14 The offender is not in good health, he suffers from depression, chronic anxiety and emphysema. Related to those illnesses was the circumstance that he was lonely at the time he committed these offences. I recognise that these illnesses, together with his substantial hearing deficit, will make any time in custody much harder than would otherwise be the case.
15 One very important factor working in the offender’s favour, is that this is the very first offence he has ever committed. There is a substantial bank of good character on which he is entitled to rely. It tends to suggest his otherwise good character and also to suggest that his prospects of rehabilitation are good. To the contrary, however, are the contents of the probation and parole presentence report, in particular the paragraph that I have outlined. In those circumstances I cannot find that he has good prospects of rehabilitation. It may well be that he has good character in every other respect of his life, but in so far as he encouraged the sixteen year old victim in this case, to take most intimate and graphic photos of herself for his sexual gratification and fails, very importantly, to recognise that she was entirely blameless in these matters, then the offender’s character suffers from a significant deficit.
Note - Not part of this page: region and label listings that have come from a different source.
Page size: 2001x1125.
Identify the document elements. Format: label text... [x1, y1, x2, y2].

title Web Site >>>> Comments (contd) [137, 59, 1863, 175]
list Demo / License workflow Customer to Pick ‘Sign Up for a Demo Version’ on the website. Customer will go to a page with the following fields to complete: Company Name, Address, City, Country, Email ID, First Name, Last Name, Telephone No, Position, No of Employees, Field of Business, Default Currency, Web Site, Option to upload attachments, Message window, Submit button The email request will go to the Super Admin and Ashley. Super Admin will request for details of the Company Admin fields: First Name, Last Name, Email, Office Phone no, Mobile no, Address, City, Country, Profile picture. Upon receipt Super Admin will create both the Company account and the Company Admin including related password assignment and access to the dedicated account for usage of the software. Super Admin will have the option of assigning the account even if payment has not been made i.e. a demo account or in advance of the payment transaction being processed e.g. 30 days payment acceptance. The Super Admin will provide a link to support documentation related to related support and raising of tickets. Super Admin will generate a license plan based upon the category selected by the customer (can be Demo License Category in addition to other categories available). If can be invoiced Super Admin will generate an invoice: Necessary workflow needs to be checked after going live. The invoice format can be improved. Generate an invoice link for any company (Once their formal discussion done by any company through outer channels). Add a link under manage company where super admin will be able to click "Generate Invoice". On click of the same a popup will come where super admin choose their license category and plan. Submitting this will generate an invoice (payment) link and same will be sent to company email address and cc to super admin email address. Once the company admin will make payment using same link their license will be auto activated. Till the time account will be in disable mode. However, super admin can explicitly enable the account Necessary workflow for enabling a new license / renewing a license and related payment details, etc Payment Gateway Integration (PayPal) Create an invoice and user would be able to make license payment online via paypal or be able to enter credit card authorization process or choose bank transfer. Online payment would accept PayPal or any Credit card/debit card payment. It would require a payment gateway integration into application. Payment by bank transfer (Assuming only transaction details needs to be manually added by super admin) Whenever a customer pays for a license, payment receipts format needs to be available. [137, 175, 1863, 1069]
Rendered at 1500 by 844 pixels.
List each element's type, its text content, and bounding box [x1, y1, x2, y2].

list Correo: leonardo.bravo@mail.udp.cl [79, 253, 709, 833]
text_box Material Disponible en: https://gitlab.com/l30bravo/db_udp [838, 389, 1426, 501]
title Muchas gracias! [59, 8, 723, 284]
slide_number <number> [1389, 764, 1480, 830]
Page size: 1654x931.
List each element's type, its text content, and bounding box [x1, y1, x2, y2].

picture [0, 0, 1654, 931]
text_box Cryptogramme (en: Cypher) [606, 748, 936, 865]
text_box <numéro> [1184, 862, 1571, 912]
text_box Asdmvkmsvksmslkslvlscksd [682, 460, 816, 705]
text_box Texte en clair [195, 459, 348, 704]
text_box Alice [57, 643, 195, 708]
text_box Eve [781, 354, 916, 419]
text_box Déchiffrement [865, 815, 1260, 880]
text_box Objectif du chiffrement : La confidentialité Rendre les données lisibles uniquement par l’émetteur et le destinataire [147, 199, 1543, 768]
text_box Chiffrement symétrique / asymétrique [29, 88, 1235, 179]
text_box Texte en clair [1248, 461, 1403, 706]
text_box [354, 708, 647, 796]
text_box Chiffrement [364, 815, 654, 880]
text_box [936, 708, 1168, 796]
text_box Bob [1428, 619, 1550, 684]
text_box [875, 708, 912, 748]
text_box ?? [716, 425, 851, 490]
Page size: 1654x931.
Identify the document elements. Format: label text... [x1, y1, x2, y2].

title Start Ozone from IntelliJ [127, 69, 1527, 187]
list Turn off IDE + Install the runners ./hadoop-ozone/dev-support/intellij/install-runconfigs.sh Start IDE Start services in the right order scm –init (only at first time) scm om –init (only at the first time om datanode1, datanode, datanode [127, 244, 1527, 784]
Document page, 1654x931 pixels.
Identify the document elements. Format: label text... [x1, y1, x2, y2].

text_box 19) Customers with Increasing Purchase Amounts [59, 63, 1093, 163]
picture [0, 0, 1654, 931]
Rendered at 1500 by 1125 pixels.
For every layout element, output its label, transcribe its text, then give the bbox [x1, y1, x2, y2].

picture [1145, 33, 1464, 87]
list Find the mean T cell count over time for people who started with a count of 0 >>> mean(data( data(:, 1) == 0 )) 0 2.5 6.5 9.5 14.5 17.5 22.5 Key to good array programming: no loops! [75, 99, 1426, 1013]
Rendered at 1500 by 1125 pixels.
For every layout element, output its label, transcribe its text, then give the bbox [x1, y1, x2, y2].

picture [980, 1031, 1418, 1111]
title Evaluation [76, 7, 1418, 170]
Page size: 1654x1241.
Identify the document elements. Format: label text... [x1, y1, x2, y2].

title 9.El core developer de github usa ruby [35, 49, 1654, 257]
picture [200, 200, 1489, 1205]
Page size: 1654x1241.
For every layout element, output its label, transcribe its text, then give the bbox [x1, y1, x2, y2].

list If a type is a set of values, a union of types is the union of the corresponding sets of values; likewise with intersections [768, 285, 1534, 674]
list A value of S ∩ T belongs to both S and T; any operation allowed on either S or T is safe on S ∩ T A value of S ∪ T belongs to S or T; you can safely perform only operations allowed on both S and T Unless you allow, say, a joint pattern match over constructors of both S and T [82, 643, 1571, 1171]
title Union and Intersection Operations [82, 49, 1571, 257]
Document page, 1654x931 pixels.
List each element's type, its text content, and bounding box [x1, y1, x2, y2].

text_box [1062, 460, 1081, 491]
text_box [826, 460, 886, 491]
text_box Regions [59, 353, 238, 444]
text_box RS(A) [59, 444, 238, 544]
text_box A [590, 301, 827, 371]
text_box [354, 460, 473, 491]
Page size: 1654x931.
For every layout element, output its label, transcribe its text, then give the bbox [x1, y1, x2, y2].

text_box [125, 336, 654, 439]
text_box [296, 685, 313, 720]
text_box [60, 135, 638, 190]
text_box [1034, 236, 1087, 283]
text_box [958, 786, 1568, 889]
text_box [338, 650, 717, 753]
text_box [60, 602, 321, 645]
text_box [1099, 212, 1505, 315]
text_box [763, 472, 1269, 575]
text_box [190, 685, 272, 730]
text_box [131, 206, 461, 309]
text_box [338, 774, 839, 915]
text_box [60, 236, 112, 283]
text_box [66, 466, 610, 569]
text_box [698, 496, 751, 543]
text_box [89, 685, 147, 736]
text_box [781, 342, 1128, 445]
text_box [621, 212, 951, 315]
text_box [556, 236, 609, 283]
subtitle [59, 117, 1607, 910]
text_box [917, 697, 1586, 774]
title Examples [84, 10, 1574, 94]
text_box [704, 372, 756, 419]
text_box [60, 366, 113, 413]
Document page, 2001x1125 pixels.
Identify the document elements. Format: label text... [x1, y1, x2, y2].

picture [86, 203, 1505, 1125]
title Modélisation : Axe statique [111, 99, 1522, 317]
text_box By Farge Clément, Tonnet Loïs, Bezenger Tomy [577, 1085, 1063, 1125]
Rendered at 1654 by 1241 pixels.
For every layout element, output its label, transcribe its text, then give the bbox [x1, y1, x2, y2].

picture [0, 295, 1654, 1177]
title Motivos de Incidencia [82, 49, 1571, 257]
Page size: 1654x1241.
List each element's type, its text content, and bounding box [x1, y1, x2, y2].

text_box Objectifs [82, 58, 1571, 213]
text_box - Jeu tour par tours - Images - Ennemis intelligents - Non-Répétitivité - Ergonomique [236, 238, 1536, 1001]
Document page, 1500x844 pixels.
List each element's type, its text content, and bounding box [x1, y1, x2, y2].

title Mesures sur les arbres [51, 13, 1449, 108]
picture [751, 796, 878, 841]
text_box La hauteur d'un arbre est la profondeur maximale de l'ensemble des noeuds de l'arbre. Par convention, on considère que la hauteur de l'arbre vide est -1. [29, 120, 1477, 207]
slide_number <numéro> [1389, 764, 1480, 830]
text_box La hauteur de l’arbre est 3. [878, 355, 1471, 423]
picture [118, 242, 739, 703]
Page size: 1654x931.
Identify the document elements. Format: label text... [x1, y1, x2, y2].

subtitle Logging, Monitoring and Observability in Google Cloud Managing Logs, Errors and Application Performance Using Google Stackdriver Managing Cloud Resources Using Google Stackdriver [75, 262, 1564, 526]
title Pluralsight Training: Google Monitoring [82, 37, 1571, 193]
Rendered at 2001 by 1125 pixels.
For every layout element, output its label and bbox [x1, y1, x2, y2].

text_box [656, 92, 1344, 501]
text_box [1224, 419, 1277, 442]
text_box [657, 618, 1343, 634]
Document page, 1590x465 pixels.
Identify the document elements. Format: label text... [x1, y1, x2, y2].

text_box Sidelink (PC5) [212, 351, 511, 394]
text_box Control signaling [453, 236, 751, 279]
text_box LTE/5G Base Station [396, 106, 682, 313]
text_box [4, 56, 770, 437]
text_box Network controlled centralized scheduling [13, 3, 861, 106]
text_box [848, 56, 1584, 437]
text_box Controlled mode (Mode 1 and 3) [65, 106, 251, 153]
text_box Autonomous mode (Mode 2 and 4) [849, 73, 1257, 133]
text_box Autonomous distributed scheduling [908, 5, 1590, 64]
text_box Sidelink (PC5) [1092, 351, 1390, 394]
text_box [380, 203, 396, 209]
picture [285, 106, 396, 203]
16 Another factor however, working in his favour, is the fact that despite the police seizing his computer and searching it, no doubt, there appears to have been no evidence of him having any other internet relationship with another child. This was, thus, not a man who was trawling the internet for young girls prepared to send him intimate photos of themselves.
17 So this case has two significant features which differ from those which appear in the press regularly: they are that the offender was honest with the young girl about his age; and that he was not, as I have said, trawling the internet for similar young girls. However, this is a case where the offender exploited the young girl for his sexual gratification and fails to realise that what he did was seriously wrong.
18 In such circumstances a sentence which would act as a significant personal deterrent is required. The contents of the probation and parole report suggest very much that the offender does not understand or does not believe that what he did was wrong. The attitude of the offender expressed in the probation and parole report is significantly different to the attitude he expressed in evidence to me when this matter was first before the Courts.
19 Mr Hogan concedes that a custodial sentence is required, but asked that I impose a suspended sentence. That does have some attractions in that it could act as a deterrent to the offender from committing further offences, knowing that if he does, he will go to full time custody. But I am satisfied that suspension is inappropriate. I am satisfied that the offender needs to be punished for what he has done and that suspending a sentence of imprisonment is insufficient punishment to reflect the objective gravity of the offender’s conduct and to reflect the very great need to personally deter the offender from future offences of this nature.
20 The order I make is therefore this. The offender is sentenced to imprisonment. I set a non parole period of six months to commence today. It will expire on 30 April next year and I set a head sentence of one year and three months. The offender is to be released to parole on 30 April next year.